== What you will do ==
Pull out every line in the rows below that contains the word "hide", and copy each one as it appears.

== Dataset records ==
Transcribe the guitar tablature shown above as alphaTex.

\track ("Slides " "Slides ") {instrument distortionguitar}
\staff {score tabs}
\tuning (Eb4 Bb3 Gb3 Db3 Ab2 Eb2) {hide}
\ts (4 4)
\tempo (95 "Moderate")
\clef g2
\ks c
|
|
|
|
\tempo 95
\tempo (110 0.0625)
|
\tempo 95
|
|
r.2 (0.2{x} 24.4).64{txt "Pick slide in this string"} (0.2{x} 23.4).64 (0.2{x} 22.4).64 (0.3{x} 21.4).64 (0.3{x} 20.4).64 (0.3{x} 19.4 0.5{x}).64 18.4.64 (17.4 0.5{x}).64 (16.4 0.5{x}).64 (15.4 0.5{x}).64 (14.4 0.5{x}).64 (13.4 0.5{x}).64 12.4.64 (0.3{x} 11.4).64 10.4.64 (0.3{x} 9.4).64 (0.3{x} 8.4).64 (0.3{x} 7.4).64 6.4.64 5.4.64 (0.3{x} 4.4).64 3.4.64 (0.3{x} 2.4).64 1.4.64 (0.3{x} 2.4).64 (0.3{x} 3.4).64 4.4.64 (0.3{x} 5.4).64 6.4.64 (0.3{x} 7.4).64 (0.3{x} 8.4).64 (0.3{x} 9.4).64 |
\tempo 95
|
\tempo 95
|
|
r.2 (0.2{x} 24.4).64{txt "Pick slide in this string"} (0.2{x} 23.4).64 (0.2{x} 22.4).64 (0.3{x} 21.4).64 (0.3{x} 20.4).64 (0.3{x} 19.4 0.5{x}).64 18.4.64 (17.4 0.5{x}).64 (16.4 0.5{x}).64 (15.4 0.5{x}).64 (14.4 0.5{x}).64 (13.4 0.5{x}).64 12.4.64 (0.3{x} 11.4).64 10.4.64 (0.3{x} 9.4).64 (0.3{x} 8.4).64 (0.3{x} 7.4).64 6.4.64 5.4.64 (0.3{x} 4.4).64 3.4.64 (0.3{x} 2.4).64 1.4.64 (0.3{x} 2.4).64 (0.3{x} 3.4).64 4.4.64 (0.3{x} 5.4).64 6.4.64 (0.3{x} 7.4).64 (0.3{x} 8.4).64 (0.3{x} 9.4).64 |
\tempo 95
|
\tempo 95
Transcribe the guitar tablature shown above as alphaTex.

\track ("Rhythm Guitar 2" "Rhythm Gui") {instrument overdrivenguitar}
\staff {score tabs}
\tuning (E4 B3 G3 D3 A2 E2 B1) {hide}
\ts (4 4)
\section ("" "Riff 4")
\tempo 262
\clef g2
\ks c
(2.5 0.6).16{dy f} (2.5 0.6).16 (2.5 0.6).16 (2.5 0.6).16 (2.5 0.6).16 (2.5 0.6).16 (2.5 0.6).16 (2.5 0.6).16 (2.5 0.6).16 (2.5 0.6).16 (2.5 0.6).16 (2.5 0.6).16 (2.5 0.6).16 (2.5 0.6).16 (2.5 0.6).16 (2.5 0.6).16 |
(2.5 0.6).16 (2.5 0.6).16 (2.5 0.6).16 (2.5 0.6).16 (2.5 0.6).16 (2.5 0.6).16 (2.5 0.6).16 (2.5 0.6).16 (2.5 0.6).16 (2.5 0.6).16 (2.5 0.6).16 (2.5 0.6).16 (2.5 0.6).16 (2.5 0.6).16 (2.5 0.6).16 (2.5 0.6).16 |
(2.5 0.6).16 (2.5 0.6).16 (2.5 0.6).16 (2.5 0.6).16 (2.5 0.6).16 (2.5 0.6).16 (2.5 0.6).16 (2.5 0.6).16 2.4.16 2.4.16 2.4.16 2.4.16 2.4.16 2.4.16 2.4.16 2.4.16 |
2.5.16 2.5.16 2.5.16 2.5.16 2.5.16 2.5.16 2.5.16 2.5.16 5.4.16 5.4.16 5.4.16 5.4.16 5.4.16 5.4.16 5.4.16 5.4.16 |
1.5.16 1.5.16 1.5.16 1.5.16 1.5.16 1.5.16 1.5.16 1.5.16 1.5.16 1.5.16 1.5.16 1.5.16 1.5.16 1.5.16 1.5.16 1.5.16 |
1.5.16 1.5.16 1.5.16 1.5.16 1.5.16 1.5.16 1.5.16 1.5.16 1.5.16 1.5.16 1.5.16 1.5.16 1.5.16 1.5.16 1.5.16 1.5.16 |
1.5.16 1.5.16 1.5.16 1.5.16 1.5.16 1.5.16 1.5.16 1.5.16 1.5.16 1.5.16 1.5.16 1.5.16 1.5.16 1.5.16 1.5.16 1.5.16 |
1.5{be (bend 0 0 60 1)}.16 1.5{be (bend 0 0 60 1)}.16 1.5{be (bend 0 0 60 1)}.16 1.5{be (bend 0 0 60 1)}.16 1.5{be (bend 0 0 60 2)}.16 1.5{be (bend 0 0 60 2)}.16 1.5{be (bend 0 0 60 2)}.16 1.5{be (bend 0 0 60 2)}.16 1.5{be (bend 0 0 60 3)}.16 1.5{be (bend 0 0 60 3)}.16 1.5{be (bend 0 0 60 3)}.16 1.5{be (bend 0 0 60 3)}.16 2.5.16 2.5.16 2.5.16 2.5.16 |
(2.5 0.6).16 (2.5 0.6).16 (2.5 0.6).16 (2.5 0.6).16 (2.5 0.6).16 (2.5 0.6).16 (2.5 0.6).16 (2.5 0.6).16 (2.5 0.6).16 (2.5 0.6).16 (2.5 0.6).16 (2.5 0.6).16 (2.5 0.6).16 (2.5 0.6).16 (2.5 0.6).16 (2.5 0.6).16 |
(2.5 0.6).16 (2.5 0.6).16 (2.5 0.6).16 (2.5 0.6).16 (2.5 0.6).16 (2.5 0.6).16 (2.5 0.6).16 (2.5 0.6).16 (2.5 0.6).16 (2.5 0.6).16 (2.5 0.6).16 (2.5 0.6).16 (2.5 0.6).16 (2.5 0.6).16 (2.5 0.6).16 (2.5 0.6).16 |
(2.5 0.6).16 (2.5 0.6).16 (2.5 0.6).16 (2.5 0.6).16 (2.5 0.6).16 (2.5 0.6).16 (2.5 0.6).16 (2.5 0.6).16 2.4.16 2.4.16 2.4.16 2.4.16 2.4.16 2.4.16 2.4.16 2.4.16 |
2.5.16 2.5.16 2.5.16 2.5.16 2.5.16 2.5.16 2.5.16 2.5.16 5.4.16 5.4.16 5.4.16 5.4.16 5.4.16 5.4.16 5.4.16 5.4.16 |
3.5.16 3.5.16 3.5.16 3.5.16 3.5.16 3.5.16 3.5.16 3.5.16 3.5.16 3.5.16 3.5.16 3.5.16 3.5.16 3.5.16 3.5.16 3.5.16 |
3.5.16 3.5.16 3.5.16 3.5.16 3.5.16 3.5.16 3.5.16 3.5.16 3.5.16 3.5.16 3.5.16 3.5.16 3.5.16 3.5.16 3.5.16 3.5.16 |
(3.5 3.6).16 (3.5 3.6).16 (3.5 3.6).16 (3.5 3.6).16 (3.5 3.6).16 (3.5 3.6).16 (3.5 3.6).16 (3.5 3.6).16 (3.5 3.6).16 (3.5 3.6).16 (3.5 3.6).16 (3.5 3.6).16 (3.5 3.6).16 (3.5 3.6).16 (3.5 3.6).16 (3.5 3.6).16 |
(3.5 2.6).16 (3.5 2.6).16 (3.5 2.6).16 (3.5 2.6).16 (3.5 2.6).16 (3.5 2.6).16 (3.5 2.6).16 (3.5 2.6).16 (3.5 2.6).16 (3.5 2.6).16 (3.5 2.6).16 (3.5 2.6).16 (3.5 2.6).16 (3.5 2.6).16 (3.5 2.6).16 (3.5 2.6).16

== Solution ==
\tuning (Eb4 Bb3 Gb3 Db3 Ab2 Eb2) {hide}
\tuning (E4 B3 G3 D3 A2 E2 B1) {hide}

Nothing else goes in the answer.